§ **Input rows**

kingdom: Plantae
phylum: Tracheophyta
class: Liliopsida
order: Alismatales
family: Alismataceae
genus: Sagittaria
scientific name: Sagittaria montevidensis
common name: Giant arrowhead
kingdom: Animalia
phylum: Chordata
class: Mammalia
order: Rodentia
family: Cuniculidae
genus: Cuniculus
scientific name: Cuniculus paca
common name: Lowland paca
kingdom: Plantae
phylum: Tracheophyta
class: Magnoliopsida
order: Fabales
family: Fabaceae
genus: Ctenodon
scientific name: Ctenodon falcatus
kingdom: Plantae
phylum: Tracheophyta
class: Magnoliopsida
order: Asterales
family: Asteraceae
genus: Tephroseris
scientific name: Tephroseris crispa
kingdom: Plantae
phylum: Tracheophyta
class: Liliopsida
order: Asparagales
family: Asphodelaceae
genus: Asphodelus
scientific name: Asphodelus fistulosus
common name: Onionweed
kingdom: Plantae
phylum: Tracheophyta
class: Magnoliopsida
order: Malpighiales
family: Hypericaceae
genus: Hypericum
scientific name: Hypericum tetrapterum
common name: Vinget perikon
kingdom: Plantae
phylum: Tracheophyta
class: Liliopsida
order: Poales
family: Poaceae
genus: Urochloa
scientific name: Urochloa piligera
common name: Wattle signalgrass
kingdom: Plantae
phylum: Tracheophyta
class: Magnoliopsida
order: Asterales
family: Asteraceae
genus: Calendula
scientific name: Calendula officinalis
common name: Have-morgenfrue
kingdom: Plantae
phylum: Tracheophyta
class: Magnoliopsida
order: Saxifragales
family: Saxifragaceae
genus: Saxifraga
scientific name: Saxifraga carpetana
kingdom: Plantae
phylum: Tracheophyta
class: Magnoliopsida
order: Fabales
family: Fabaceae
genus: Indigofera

§ **What to work on**
Output every line of the records above verbatim, keeping their original order and formatting.

§ **Right answer**
kingdom: Plantae
phylum: Tracheophyta
class: Liliopsida
order: Alismatales
family: Alismataceae
genus: Sagittaria
scientific name: Sagittaria montevidensis
common name: Giant arrowhead
kingdom: Animalia
phylum: Chordata
class: Mammalia
order: Rodentia
family: Cuniculidae
genus: Cuniculus
scientific name: Cuniculus paca
common name: Lowland paca
kingdom: Plantae
phylum: Tracheophyta
class: Magnoliopsida
order: Fabales
family: Fabaceae
genus: Ctenodon
scientific name: Ctenodon falcatus
kingdom: Plantae
phylum: Tracheophyta
class: Magnoliopsida
order: Asterales
family: Asteraceae
genus: Tephroseris
scientific name: Tephroseris crispa
kingdom: Plantae
phylum: Tracheophyta
class: Liliopsida
order: Asparagales
family: Asphodelaceae
genus: Asphodelus
scientific name: Asphodelus fistulosus
common name: Onionweed
kingdom: Plantae
phylum: Tracheophyta
class: Magnoliopsida
order: Malpighiales
family: Hypericaceae
genus: Hypericum
scientific name: Hypericum tetrapterum
common name: Vinget perikon
kingdom: Plantae
phylum: Tracheophyta
class: Liliopsida
order: Poales
family: Poaceae
genus: Urochloa
scientific name: Urochloa piligera
common name: Wattle signalgrass
kingdom: Plantae
phylum: Tracheophyta
class: Magnoliopsida
order: Asterales
family: Asteraceae
genus: Calendula
scientific name: Calendula officinalis
common name: Have-morgenfrue
kingdom: Plantae
phylum: Tracheophyta
class: Magnoliopsida
order: Saxifragales
family: Saxifragaceae
genus: Saxifraga
scientific name: Saxifraga carpetana
kingdom: Plantae
phylum: Tracheophyta
class: Magnoliopsida
order: Fabales
family: Fabaceae
genus: Indigofera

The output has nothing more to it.